=== Provided passage ===

There are mental health risks for both partners, subtle and overt physical scares, and the need to address the substance use disorder head-on.
This can be exhausting, draining, and terrifying for many people in similar situations; you are not alone. If you or one of your family members is in a relationship with someone who suffers from alcohol use disorder, here are some ways you can cope with it personally while simultaneously encouraging recovery for you and your partner.
Short-Term Plans for Dealing with an Alcoholic You Love
The path of inaction for both the family or partner and the one with an alcohol use disorder is not a sustainable path. When problems stemming from alcohol use are present, it should be considered a serious disease or medical condition that requires both alcohol users and those affected to seek treatment.
We understand it often takes great resolve to admit or accept the problem, address your partner, seek help for yourself, and to intervene in the alcohol user and their destructive behaviors. There are most likely components of your life that are negatively affected by your partner’s substance abuse, and we understand the need to be able to address them effectively.
With the health of you, your partner, and your relationship in mind, we advise these short-term solutions and coping mechanisms:
Don’t blame yourself: It is commonplace to wonder if this is your fault or if you have been complicit in letting the addiction manifest. Codependency and enabling are detrimental things that a partner can be a part of, and these are rarely done on purpose or with premeditated malice.
Please try to recognize that addiction is not a matter of pointing fingers. The most effective path is seeking professional help and not trying to correct or diagnose the problem yourself or with the substance user.
Remain hopeful: At this moment, chances are far greater than the partner or family is in a better position to make effective decisions with professional guidance than the substance user. The substance user in their flooded state and hijacked mind is most often the least qualified to lead the group towards a solution.
With that in mind, pulling together as a group and realizing addiction is a medical condition that can be treated may bring hope to an otherwise hopeless situation. With an effective solution a substance user, their family or partner can lead fulfilling lives after effective treatment starts for both sides.

=== Material provided ===

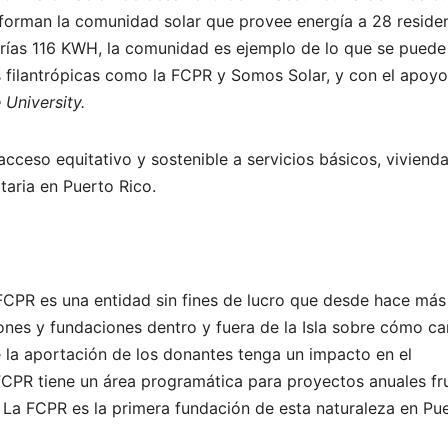
forman la comunidad solar que provee energía a 28 reside
ías 116 KWH, la comunidad es ejemplo de lo que se puede 
s filantrópicas como la FCPR y Somos Solar, y con el apoy
 University.
eso equitativo y sostenible a servicios básicos, vivienda
taria en Puerto Rico.
FCPR es una entidad sin fines de lucro que desde hace más
ones y fundaciones dentro y fuera de la Isla sobre cómo ca
e la aportación de los donantes tenga un impacto en el
FCPR tiene un área programática para proyectos anuales fr
 La FCPR es la primera fundación de esta naturaleza en Pu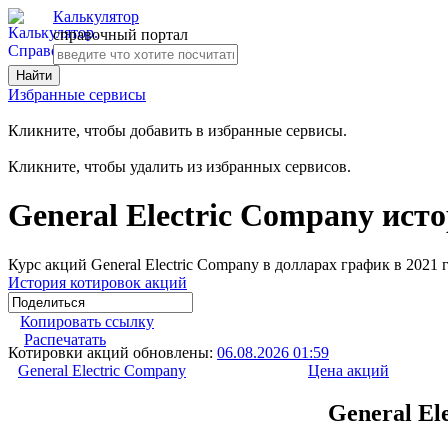
Калькулятор
справочный портал
Избранные сервисы
Кликните, чтобы добавить в избранные сервисы.
Кликните, чтобы удалить из избранных сервисов.
General Electric Company исто
Курс акций General Electric Company в долларах график в 2021 
История котировок акций
Копировать ссылку
Распечатать
Котировки акций обновлены:
06.08.2026 01:59
General Electric Company
Цена акций
General El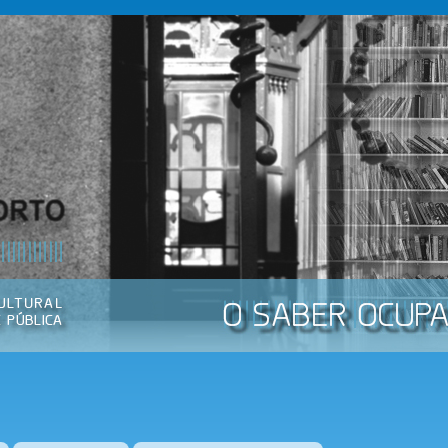
Passar
para o
conteúdo
principal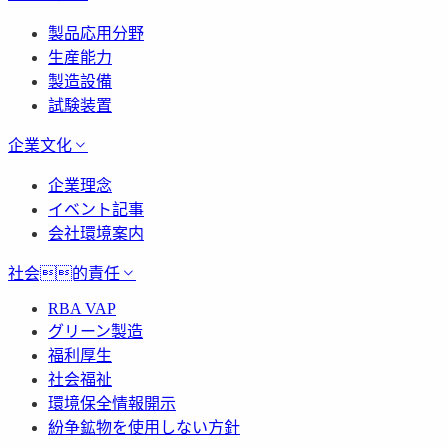
製品応用分野
生産能力
製造設備
試験装置
企業文化
企業理念
イベント記事
会社環境案内
社会的責任
RBA VAP
グリーン製造
福利厚生
社会福祉
環境保全情報開示
紛争鉱物を使用しない方針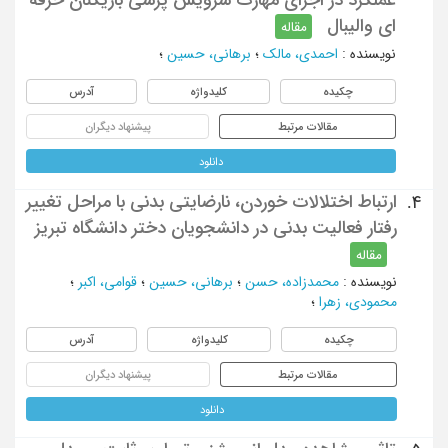
ای والیبال
مقاله
نویسنده
:
احمدی، مالک
؛
برهانی، حسین
؛
چکیده
کلیدواژه
آدرس
مقالات مرتبط
پیشنهاد دیگران
دانلود
ارتباط اختلالات خوردن، نارضایتی بدنی با مراحل تغییر
4.
رفتار فعالیت بدنی در دانشجویان دختر دانشگاه تبریز
مقاله
نویسنده
:
محمدزاده، حسن
؛
برهانی، حسین
؛
قوامی، اکبر
؛
محمودی، زهرا
؛
چکیده
کلیدواژه
آدرس
مقالات مرتبط
پیشنهاد دیگران
دانلود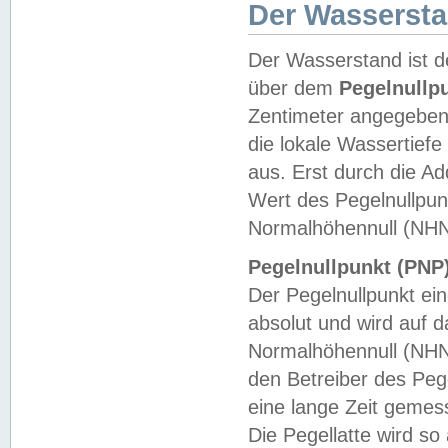
Der Wasserst
Der Wasserstand ist d
über dem
Pegelnullp
Zentimeter angegeben
die lokale Wassertie
aus. Erst durch die A
Wert des Pegelnullpun
Normalhöhennull (NHN
Pegelnullpunkt (PNP)
Der Pegelnullpunkt ei
absolut und wird auf
Normalhöhennull (NHN
den Betreiber des Pege
eine lange Zeit geme
Die Pegellatte wird s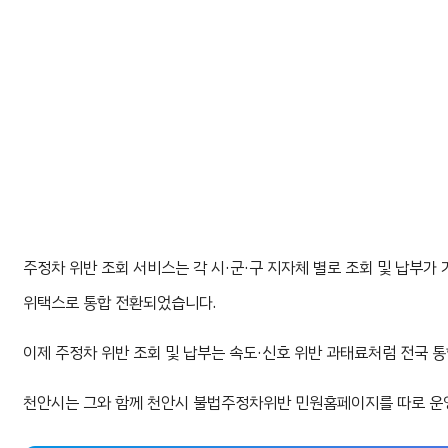
주정차 위반 조회 서비스는 각 시·군·구 지자체 별로 조회 및 납부
위택스로 통합 전환되었습니다.
이제 주정차 위반 조회 및 납부는 속도·신호 위반 과태료처럼 전국 
천안시는 그와 함께 천안시 불법주정차위반 민원홈페이지를 따로 운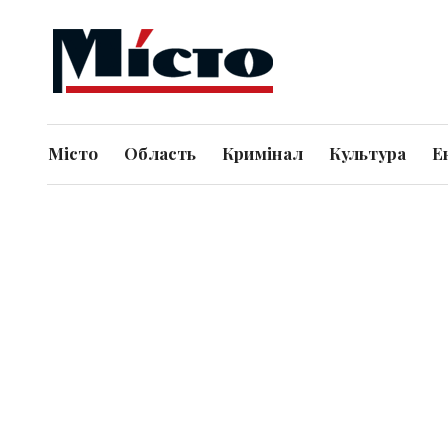
Місто
Область
Кримінал
Культура
Е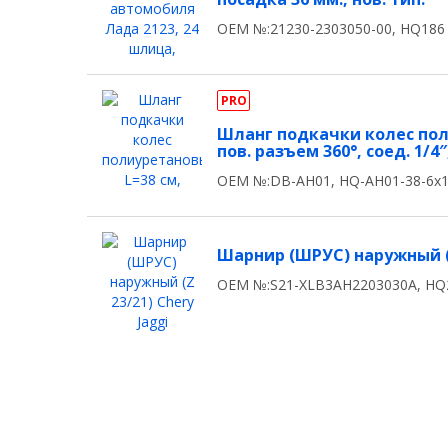
OEM №:21230-2303050-00, HQ186
PRO
Шланг подкачки колес пол
пов. разъем 360°, соед. 1/
OEM №:DB-AH01, HQ-AH01-38-6x
Шарнир (ШРУС) наружный (Z
OEM №:S21-XLB3AH2203030A, HQ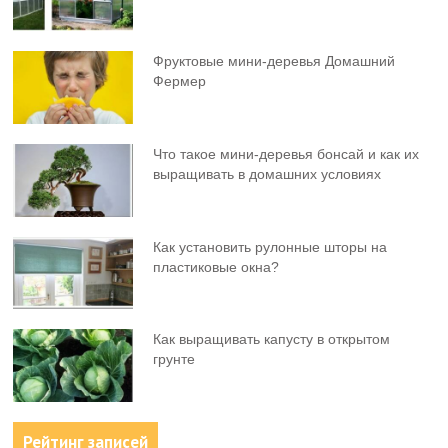
Фруктовыe мини-деревья Домашний
Фермер
Что такое мини-деревья бонсай и как их
выращивать в домашних условиях
Как установить рулонные шторы на
пластиковые окна?
Как выращивать капусту в открытом
грунте
Рейтинг записей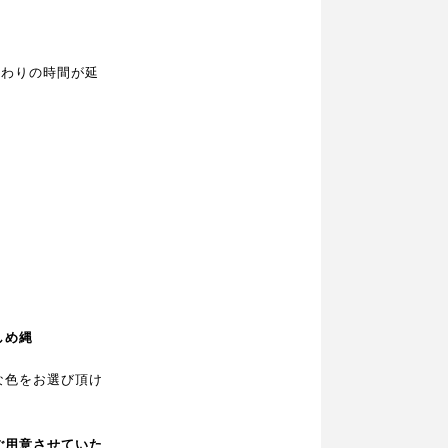
終わりの時間が延
）
しめ縄
な色をお選び頂け
ご用意させていた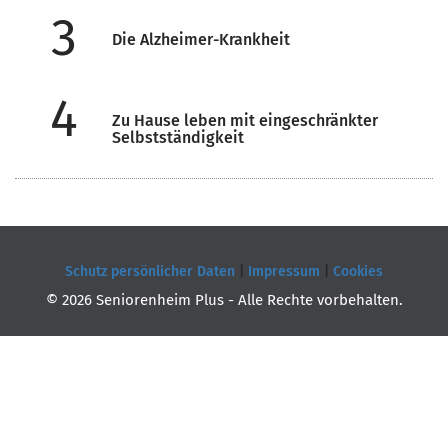
3
Die Alzheimer-Krankheit
4
Zu Hause leben mit eingeschränkter
Selbstständigkeit
Schutz persönlicher Daten
|
Impressum
|
Cookies
© 2026 Seniorenheim Plus - Alle Rechte vorbehalten.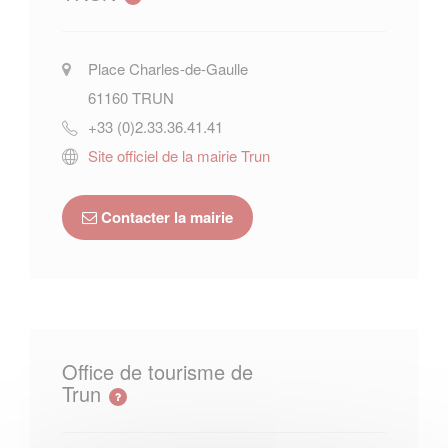
Place Charles-de-Gaulle
61160
TRUN
+33 (0)2.33.36.41.41
Site officiel de la mairie Trun
Contacter la mairie
Office de tourisme de
Trun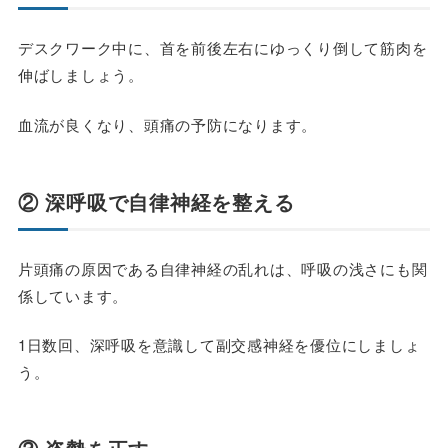
デスクワーク中に、首を前後左右にゆっくり倒して筋肉を
伸ばしましょう。
血流が良くなり、頭痛の予防になります。
② 深呼吸で自律神経を整える
片頭痛の原因である自律神経の乱れは、呼吸の浅さにも関
係しています。
1日数回、深呼吸を意識して副交感神経を優位にしましょ
う。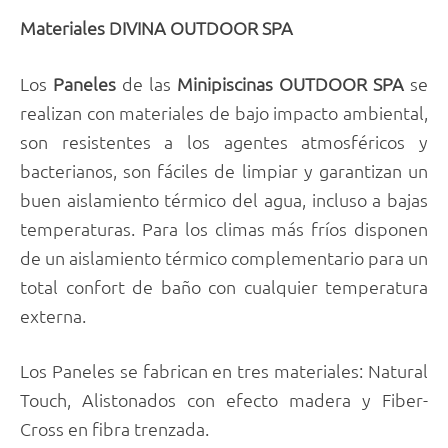
Materiales DIVINA OUTDOOR SPA
Los
Paneles
de las
Minipiscinas OUTDOOR SPA
se
realizan con materiales de bajo impacto ambiental,
son resistentes a los agentes atmosféricos y
bacterianos, son fáciles de limpiar y garantizan un
buen aislamiento térmico del agua, incluso a bajas
temperaturas. Para los climas más fríos disponen
de un aislamiento térmico complementario para un
total confort de baño con cualquier temperatura
externa.
Los Paneles se fabrican en tres materiales: Natural
Touch, Alistonados con efecto madera y Fiber-
Cross en fibra trenzada.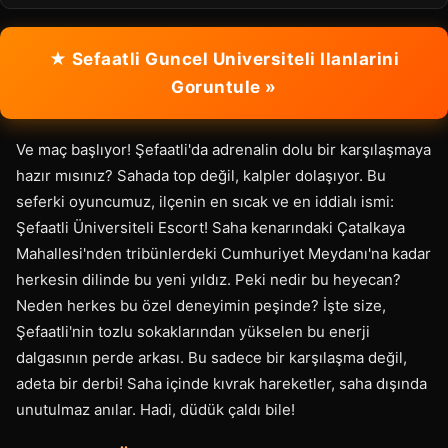
★ Sefaatli Guncel Universiteli Ilanlarini
Goruntule »
Ve maç başlıyor! Şefaatli'da adrenalin dolu bir karşılaşmaya
hazır mısınız? Sahada top değil, kalpler dolaşıyor. Bu
seferki oyuncumuz, ilçenin en sıcak ve en iddialı ismi:
Şefaatli Üniversiteli Escort! Saha kenarındaki Çatalkaya
Mahallesi'nden tribünlerdeki Cumhuriyet Meydanı'na kadar
herkesin dilinde bu yeni yıldız. Peki nedir bu heyecan?
Neden herkes bu özel deneyimin peşinde? İşte size,
Şefaatli'nin tozlu sokaklarından yükselen bu enerji
dalgasının perde arkası. Bu sadece bir karşılaşma değil,
adeta bir derbi! Saha içinde kıvrak hareketler, saha dışında
unutulmaz anılar. Hadi, düdük çaldı bile!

===

Instructions to follow: Quote the passage on coping with a partner's alcohol use disorder from "Remain hopeful: At" up to and including "towards a solution.". These rows are separate material, unrelated to the passage on alcohol use disorder.

Response to the task:
Remain hopeful: At this moment, chances are far greater than the partner or family is in a better position to make effective decisions with professional guidance than the substance user. The substance user in their flooded state and hijacked mind is most often the least qualified to lead the group towards a solution.